Dataset excerpts Start Marker

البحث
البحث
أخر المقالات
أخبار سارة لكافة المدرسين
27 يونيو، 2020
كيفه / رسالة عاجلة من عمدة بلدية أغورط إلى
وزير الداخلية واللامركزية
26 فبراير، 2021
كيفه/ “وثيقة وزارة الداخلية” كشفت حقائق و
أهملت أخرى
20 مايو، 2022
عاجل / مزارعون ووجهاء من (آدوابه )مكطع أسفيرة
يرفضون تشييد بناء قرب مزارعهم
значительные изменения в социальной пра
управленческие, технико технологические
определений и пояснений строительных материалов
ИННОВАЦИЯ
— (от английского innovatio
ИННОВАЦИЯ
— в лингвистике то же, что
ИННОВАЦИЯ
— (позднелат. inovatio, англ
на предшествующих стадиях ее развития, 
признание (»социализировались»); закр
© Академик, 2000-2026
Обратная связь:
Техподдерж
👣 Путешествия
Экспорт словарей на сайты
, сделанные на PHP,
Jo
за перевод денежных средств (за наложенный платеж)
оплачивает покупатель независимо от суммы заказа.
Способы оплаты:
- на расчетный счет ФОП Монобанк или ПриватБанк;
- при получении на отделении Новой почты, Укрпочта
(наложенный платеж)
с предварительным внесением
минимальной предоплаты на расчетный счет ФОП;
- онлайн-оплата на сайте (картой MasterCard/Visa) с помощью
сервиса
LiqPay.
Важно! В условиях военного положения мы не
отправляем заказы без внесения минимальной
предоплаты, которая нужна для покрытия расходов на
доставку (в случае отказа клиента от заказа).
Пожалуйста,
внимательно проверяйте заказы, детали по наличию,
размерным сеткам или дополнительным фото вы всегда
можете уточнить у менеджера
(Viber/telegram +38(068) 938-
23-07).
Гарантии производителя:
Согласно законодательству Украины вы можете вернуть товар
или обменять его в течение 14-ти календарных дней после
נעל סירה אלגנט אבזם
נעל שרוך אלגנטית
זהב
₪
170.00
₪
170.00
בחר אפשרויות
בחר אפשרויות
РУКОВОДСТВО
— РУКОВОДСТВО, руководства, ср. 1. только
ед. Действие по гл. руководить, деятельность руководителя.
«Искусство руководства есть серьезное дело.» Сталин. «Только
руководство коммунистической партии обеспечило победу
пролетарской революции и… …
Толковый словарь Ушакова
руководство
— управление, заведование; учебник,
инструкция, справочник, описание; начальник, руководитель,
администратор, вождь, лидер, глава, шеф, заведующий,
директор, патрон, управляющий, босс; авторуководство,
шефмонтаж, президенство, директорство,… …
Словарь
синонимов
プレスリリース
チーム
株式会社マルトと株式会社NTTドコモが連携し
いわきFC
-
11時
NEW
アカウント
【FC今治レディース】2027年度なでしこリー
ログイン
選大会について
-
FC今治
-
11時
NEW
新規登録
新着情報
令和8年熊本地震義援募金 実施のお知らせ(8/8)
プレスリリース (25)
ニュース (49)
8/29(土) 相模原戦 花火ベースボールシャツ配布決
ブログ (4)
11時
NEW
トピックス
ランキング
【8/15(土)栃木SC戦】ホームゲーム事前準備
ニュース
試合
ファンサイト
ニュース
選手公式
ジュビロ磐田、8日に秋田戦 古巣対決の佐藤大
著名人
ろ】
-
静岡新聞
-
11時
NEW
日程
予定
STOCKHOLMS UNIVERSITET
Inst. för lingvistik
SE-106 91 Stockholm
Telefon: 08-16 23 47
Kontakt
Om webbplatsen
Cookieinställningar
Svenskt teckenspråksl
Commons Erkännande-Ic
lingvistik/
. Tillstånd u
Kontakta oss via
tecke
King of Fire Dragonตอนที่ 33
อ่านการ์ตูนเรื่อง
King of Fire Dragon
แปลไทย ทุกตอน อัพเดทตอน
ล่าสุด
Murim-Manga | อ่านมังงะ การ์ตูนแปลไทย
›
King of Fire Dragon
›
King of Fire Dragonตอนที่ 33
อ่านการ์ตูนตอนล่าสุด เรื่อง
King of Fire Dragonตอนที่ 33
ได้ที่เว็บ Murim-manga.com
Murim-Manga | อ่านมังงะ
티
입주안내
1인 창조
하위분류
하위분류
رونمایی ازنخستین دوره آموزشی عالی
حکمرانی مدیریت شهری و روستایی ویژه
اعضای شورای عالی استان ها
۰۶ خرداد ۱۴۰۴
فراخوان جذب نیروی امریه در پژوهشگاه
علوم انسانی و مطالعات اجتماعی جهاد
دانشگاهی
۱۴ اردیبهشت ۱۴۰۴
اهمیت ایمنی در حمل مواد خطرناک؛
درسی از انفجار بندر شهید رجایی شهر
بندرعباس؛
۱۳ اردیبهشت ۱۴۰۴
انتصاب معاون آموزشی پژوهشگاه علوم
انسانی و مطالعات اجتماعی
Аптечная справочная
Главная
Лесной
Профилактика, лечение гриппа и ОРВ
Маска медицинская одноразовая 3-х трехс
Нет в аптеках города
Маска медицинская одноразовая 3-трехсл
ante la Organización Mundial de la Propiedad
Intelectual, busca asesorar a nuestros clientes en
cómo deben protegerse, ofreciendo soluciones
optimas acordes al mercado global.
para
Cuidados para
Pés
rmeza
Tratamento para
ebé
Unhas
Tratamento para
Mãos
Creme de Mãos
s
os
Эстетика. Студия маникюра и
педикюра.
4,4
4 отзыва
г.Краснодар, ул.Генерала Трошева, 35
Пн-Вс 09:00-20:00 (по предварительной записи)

Dataset excerpts End Marker

■ **Exercise**:
Copy out each line of the entries where the word "الداخلية" is found.

■ **Exercise result**:
وزير الداخلية واللامركزية
كيفه/ “وثيقة وزارة الداخلية” كشفت حقائق و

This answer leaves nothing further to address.